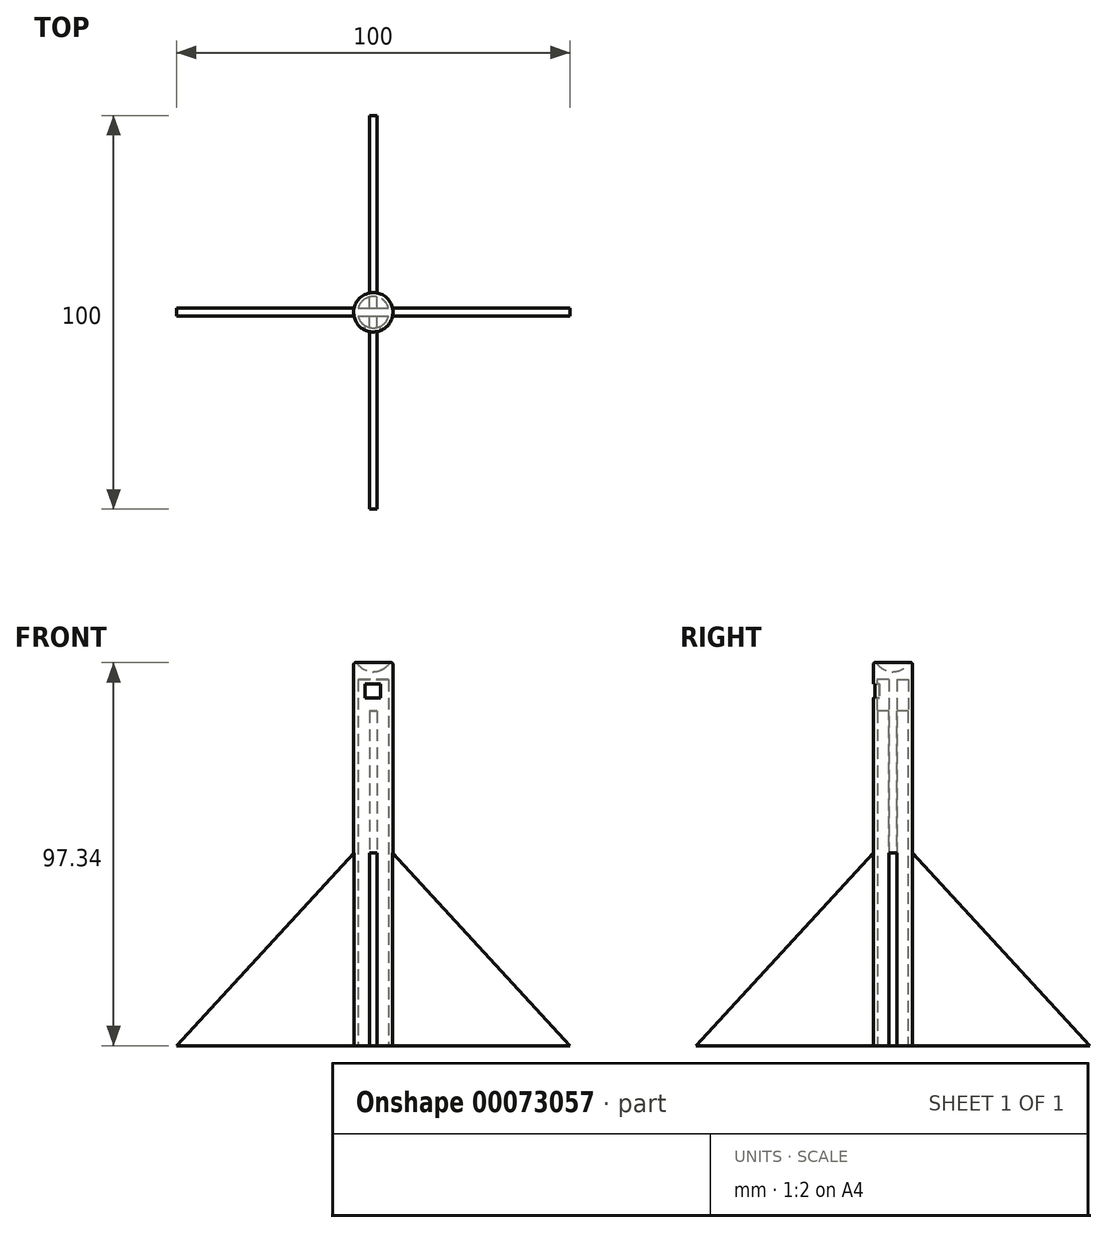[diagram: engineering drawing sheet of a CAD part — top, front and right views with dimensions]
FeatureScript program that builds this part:
annotation { "Feature Type Name" : "Feature", "Feature Type Description" : "" }
export const myFeature = defineFeature(function(context is Context, id is Id, definition is map)
    precondition{}
    {
        {
            var Q0;
            Q0=qCreatedBy(makeId("Front.planeOp"),FACE);
            var sketch = newSketch(context, id + "F8", { "sketchPlane" : qUnion([Q0])});
            skArc(sketch, "E0", {"start": v(0, 95) * mm, "mid": v(3.54, 96.46) * mm, "end": v(5, 100) * mm});
            skLineSegment(sketch, "E1", {"start": v(5, 100) * mm, "end": v(5, 0) * mm});
            skLineSegment(sketch, "E2", {"start": v(5, 0) * mm, "end": v(4, 0) * mm});
            skLineSegment(sketch, "E3", {"start": v(4, 0) * mm, "end": v(4, 93) * mm});
            skLineSegment(sketch, "E4", {"start": v(4, 93) * mm, "end": v(0, 93) * mm});
            skLineSegment(sketch, "E5", {"start": v(0, 93) * mm, "end": v(0, 95) * mm});
            skSolve(sketch);
        }
        {
            var Q0;
            Q0=makeQuery(id+"F8.imprint","IMPRINT",FACE,{"disambiguationData":[TD([[makeQuery(id+"F8.imprint","IMPRINT",EDGE,{"derivedFrom":sQuery(id+"F8.wireOp",EDGE,"E0")}),-1.0]])]});
            var Q1;
            Q1=sQuery(id+"F8.wireOp",EDGE,"E5");
            revolve(context, id + "F0", {"entities" : qUnion([Q0]), "axis" : qUnion([Q1]), "revolveType" : RevolveType.FULL});
        }
        {
            var Q0;
            Q0=makeQuery(id+"F0.opRevolve","SWEPT_EDGE",EDGE,{"disambiguationData":[OSD([sQuery(id+"F8.wireOp",EDGE,"E0"),sQuery(id+"F8.wireOp",EDGE,"E1")])]});
            fillet(context, id + "F1", {"entities" : qUnion([Q0]), "radius" : 0.5 * mm, "tangentPropagation" : true, "allowEdgeOverflow" : false});
        }
        {
            var Q0;
            Q0=qCreatedBy(makeId("Front.planeOp"),FACE);
            var sketch = newSketch(context, id + "F2", { "sketchPlane" : qUnion([Q0])});
            skLineSegment(sketch, "E6", {"start": v(50, 0) * mm, "end": v(4, 50) * mm});
            skLineSegment(sketch, "E7", {"start": v(4, 50) * mm, "end": v(4, 95) * mm});
            skLineSegment(sketch, "E8", {"start": v(4, 95) * mm, "end": v(-4, 95) * mm});
            skLineSegment(sketch, "E9", {"start": v(-4, 95) * mm, "end": v(-4, 50) * mm});
            skLineSegment(sketch, "E10", {"start": v(-4, 50) * mm, "end": v(-50, 0) * mm});
            skLineSegment(sketch, "E11", {"start": v(-50, 0) * mm, "end": v(50, 0) * mm});
            skSolve(sketch);
        }
        {
            var Q0;
            Q0=makeQuery(id+"F2.imprint","IMPRINT",FACE,{"disambiguationData":[TD([[makeQuery(id+"F2.imprint","IMPRINT",EDGE,{"derivedFrom":sQuery(id+"F2.wireOp",EDGE,"E6")}),1.0]])]});
            extrude(context, id + "F3", {"entities" : qUnion([Q0]), "operationType" : NewBodyOperationType.ADD, "depth" : 1 * mm, "hasSecondDirection" : true, "secondDirectionOppositeDirection" : true, "secondDirectionDepth" : 1 * mm});
        }
        {
            var Q0;
            Q0=qCreatedBy(makeId("Right.planeOp"),FACE);
            var sketch = newSketch(context, id + "F4", { "sketchPlane" : qUnion([Q0])});
            skLineSegment(sketch, "E12", {"start": v(50, 0) * mm, "end": v(4, 50) * mm});
            skLineSegment(sketch, "E13", {"start": v(4, 50) * mm, "end": v(4, 85) * mm});
            skLineSegment(sketch, "E14", {"start": v(4, 85) * mm, "end": v(-4, 85) * mm});
            skLineSegment(sketch, "E15", {"start": v(-4, 85) * mm, "end": v(-4, 50) * mm});
            skLineSegment(sketch, "E16", {"start": v(-4, 50) * mm, "end": v(-50, 0) * mm});
            skLineSegment(sketch, "E17", {"start": v(-50, 0) * mm, "end": v(50, 0) * mm});
            skSolve(sketch);
        }
        {
            var Q0;
            Q0=makeQuery(id+"F4.imprint","IMPRINT",FACE,{"disambiguationData":[TD([[makeQuery(id+"F4.imprint","IMPRINT",EDGE,{"derivedFrom":sQuery(id+"F4.wireOp",EDGE,"E12")}),1.0]])]});
            extrude(context, id + "F5", {"entities" : qUnion([Q0]), "operationType" : NewBodyOperationType.ADD, "depth" : 1 * mm, "hasSecondDirection" : true, "secondDirectionOppositeDirection" : true, "secondDirectionDepth" : 1 * mm});
        }
        {
            var Q0;
            Q0=qCreatedBy(makeId("Front.planeOp"),FACE);
            var sketch = newSketch(context, id + "F6", { "sketchPlane" : qUnion([Q0])});
            skLineSegment(sketch, "E18.bottom", {"start": v(-2.1, 91.84) * mm, "end": v(1.9, 91.84) * mm});
            skLineSegment(sketch, "E18.top", {"start": v(-2.1, 88.34) * mm, "end": v(1.9, 88.34) * mm});
            skLineSegment(sketch, "E18.left", {"start": v(-2.1, 91.84) * mm, "end": v(-2.1, 88.34) * mm});
            skLineSegment(sketch, "E18.right", {"start": v(1.9, 91.84) * mm, "end": v(1.9, 88.34) * mm});
            skSolve(sketch);
        }
        {
            var Q0;
            Q0 = qSketchRegion(id + "F6", true);
            extrude(context, id + "F7", {"entities" : qUnion([Q0]), "operationType" : NewBodyOperationType.REMOVE, "depth" : 5 * mm, "hasSecondDirection" : true, "secondDirectionOppositeDirection" : false, "secondDirectionDepth" : 1 * mm});
        }
    });
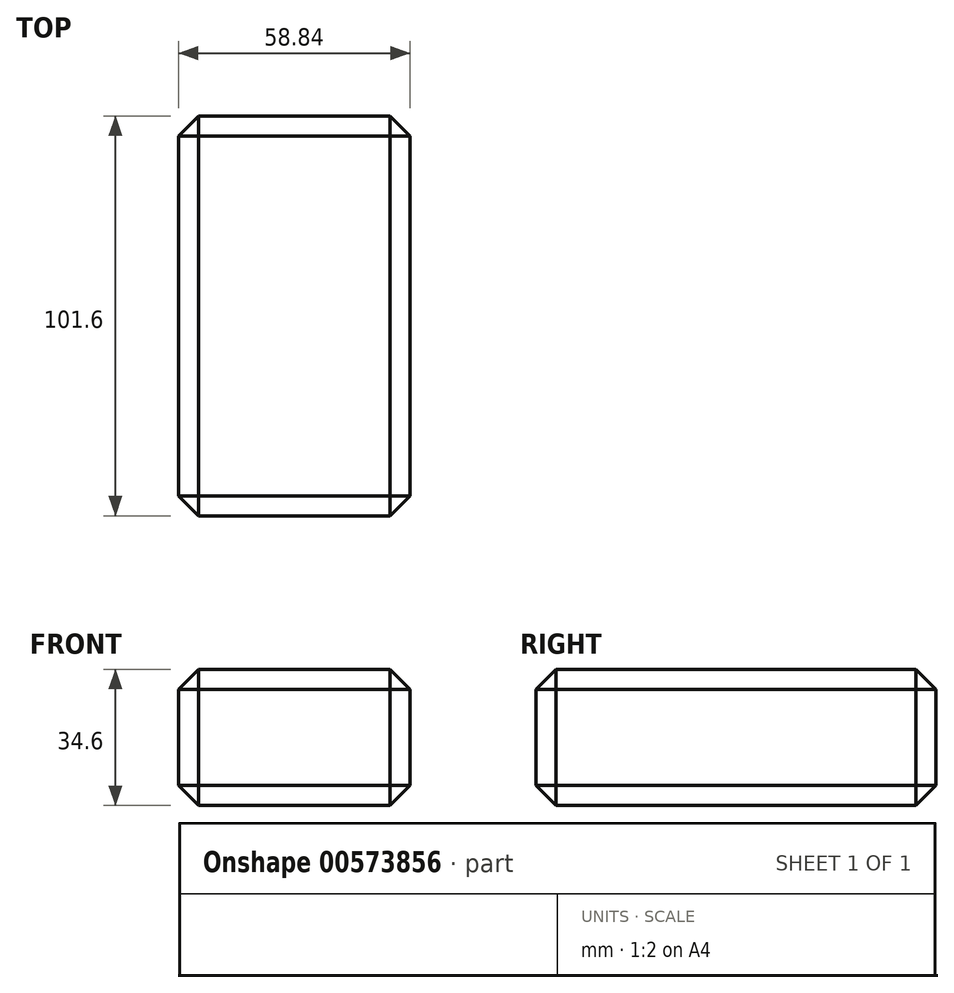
____________
Can you present every line of the entries above as a Markdown table with the columns Row and Text, numbering each row and omitting blank lines and the pictures?

| Row | Text |
|---|---|
| 1 | [diagram: engineering drawing sheet of a CAD part — top, front and right views with dimensions] |
| 2 | FeatureScript program that builds this part: |
| 3 | annotation { "Feature Type Name" : "Feature", "Feature Type Description" : "" } |
| 4 | export const myFeature = defineFeature(function(context is Context, id is Id, definition is map) |
| 5 |     precondition{} |
| 6 |     { |
| 7 |         { |
| 8 |             var Q0; |
| 9 |             Q0=qCreatedBy(makeId("Front.planeOp"),FACE); |
| 10 |             var sketch = newSketch(context, id + "F8", { "sketchPlane" : qUnion([Q0])}); |
| 11 |             skArc(sketch, "E0", {"start": v(0, 95) * mm, "mid": v(3.54, 96.46) * mm, "end": v(5, 100) * mm}); |
| 12 |             skLineSegment(sketch, "E1", {"start": v(5, 100) * mm, "end": v(5, 0) * mm}); |
| 13 |             skLineSegment(sketch, "E2", {"start": v(5, 0) * mm, "end": v(4, 0) * mm}); |
| 14 |             skLineSegment(sketch, "E3", {"start": v(4, 0) * mm, "end": v(4, 93) * mm}); |
| 15 |             skLineSegment(sketch, "E4", {"start": v(4, 93) * mm, "end": v(0, 93) * mm}); |
| 16 |             skLineSegment(sketch, "E5", {"start": v(0, 93) * mm, "end": v(0, 95) * mm}); |
| 17 |             skSolve(sketch); |
| 18 |         } |
| 19 |         { |
| 20 |             var Q0; |
| 21 |             Q0=makeQuery(id+"F8.imprint","IMPRINT",FACE,{"disambiguationData":[TD([[makeQuery(id+"F8.imprint","IMPRINT",EDGE,{"derivedFrom":sQuery(id+"F8.wireOp",EDGE,"E0")}),-1.0]])]}); |
| 22 |             var Q1; |
| 23 |             Q1=sQuery(id+"F8.wireOp",EDGE,"E5"); |
| 24 |             revolve(context, id + "F0", {"entities" : qUnion([Q0]), "axis" : qUnion([Q1]), "revolveType" : RevolveType.FULL}); |
| 25 |         } |
| 26 |         { |
| 27 |             var Q0; |
| 28 |             Q0=makeQuery(id+"F0.opRevolve","SWEPT_EDGE",EDGE,{"disambiguationData":[OSD([sQuery(id+"F8.wireOp",EDGE,"E0"),sQuery(id+"F8.wireOp",EDGE,"E1")])]}); |
| 29 |             fillet(context, id + "F1", {"entities" : qUnion([Q0]), "radius" : 0.5 * mm, "tangentPropagation" : true, "allowEdgeOverflow" : false}); |
| 30 |         } |
| 31 |         { |
| 32 |             var Q0; |
| 33 |             Q0=qCreatedBy(makeId("Front.planeOp"),FACE); |
| 34 |             var sketch = newSketch(context, id + "F2", { "sketchPlane" : qUnion([Q0])}); |
| 35 |             skLineSegment(sketch, "E6", {"start": v(50, 0) * mm, "end": v(4, 50) * mm}); |
| 36 |             skLineSegment(sketch, "E7", {"start": v(4, 50) * mm, "end": v(4, 95) * mm}); |
| 37 |             skLineSegment(sketch, "E8", {"start": v(4, 95) * mm, "end": v(-4, 95) * mm}); |
| 38 |             skLineSegment(sketch, "E9", {"start": v(-4, 95) * mm, "end": v(-4, 50) * mm}); |
| 39 |             skLineSegment(sketch, "E10", {"start": v(-4, 50) * mm, "end": v(-50, 0) * mm}); |
| 40 |             skLineSegment(sketch, "E11", {"start": v(-50, 0) * mm, "end": v(50, 0) * mm}); |
| 41 |             skSolve(sketch); |
| 42 |         } |
| 43 |         { |
| 44 |             var Q0; |
| 45 |             Q0=makeQuery(id+"F2.imprint","IMPRINT",FACE,{"disambiguationData":[TD([[makeQuery(id+"F2.imprint","IMPRINT",EDGE,{"derivedFrom":sQuery(id+"F2.wireOp",EDGE,"E6")}),1.0]])]}); |
| 46 |             extrude(context, id + "F3", {"entities" : qUnion([Q0]), "operationType" : NewBodyOperationType.ADD, "depth" : 1 * mm, "hasSecondDirection" : true, "secondDirectionOppositeDirection" : true, "secondDirectionDepth" : 1 * mm}); |
| 47 |         } |
| 48 |         { |
| 49 |             var Q0; |
| 50 |             Q0=qCreatedBy(makeId("Right.planeOp"),FACE); |
| 51 |             var sketch = newSketch(context, id + "F4", { "sketchPlane" : qUnion([Q0])}); |
| 52 |             skLineSegment(sketch, "E12", {"start": v(50, 0) * mm, "end": v(4, 50) * mm}); |
| 53 |             skLineSegment(sketch, "E13", {"start": v(4, 50) * mm, "end": v(4, 85) * mm}); |
| 54 |             skLineSegment(sketch, "E14", {"start": v(4, 85) * mm, "end": v(-4, 85) * mm}); |
| 55 |             skLineSegment(sketch, "E15", {"start": v(-4, 85) * mm, "end": v(-4, 50) * mm}); |
| 56 |             skLineSegment(sketch, "E16", {"start": v(-4, 50) * mm, "end": v(-50, 0) * mm}); |
| 57 |             skLineSegment(sketch, "E17", {"start": v(-50, 0) * mm, "end": v(50, 0) * mm}); |
| 58 |             skSolve(sketch); |
| 59 |         } |
| 60 |         { |
| 61 |             var Q0; |
| 62 |             Q0=makeQuery(id+"F4.imprint","IMPRINT",FACE,{"disambiguationData":[TD([[makeQuery(id+"F4.imprint","IMPRINT",EDGE,{"derivedFrom":sQuery(id+"F4.wireOp",EDGE,"E12")}),1.0]])]}); |
| 63 |             extrude(context, id + "F5", {"entities" : qUnion([Q0]), "operationType" : NewBodyOperationType.ADD, "depth" : 1 * mm, "hasSecondDirection" : true, "secondDirectionOppositeDirection" : true, "secondDirectionDepth" : 1 * mm}); |
| 64 |         } |
| 65 |         { |
| 66 |             var Q0; |
| 67 |             Q0=qCreatedBy(makeId("Front.planeOp"),FACE); |
| 68 |             var sketch = newSketch(context, id + "F6", { "sketchPlane" : qUnion([Q0])}); |
| 69 |             skLineSegment(sketch, "E18.bottom", {"start": v(-2.1, 91.84) * mm, "end": v(1.9, 91.84) * mm}); |
| 70 |             skLineSegment(sketch, "E18.top", {"start": v(-2.1, 88.34) * mm, "end": v(1.9, 88.34) * mm}); |
| 71 |             skLineSegment(sketch, "E18.left", {"start": v(-2.1, 91.84) * mm, "end": v(-2.1, 88.34) * mm}); |
| 72 |             skLineSegment(sketch, "E18.right", {"start": v(1.9, 91.84) * mm, "end": v(1.9, 88.34) * mm}); |
| 73 |             skSolve(sketch); |
| 74 |         } |
| 75 |         { |
| 76 |             var Q0; |
| 77 |             Q0 = qSketchRegion(id + "F6", true); |
| 78 |             extrude(context, id + "F7", {"entities" : qUnion([Q0]), "operationType" : NewBodyOperationType.REMOVE, "depth" : 5 * mm, "hasSecondDirection" : true, "secondDirectionOppositeDirection" : false, "secondDirectionDepth" : 1 * mm}); |
| 79 |         } |
| 80 |     }); |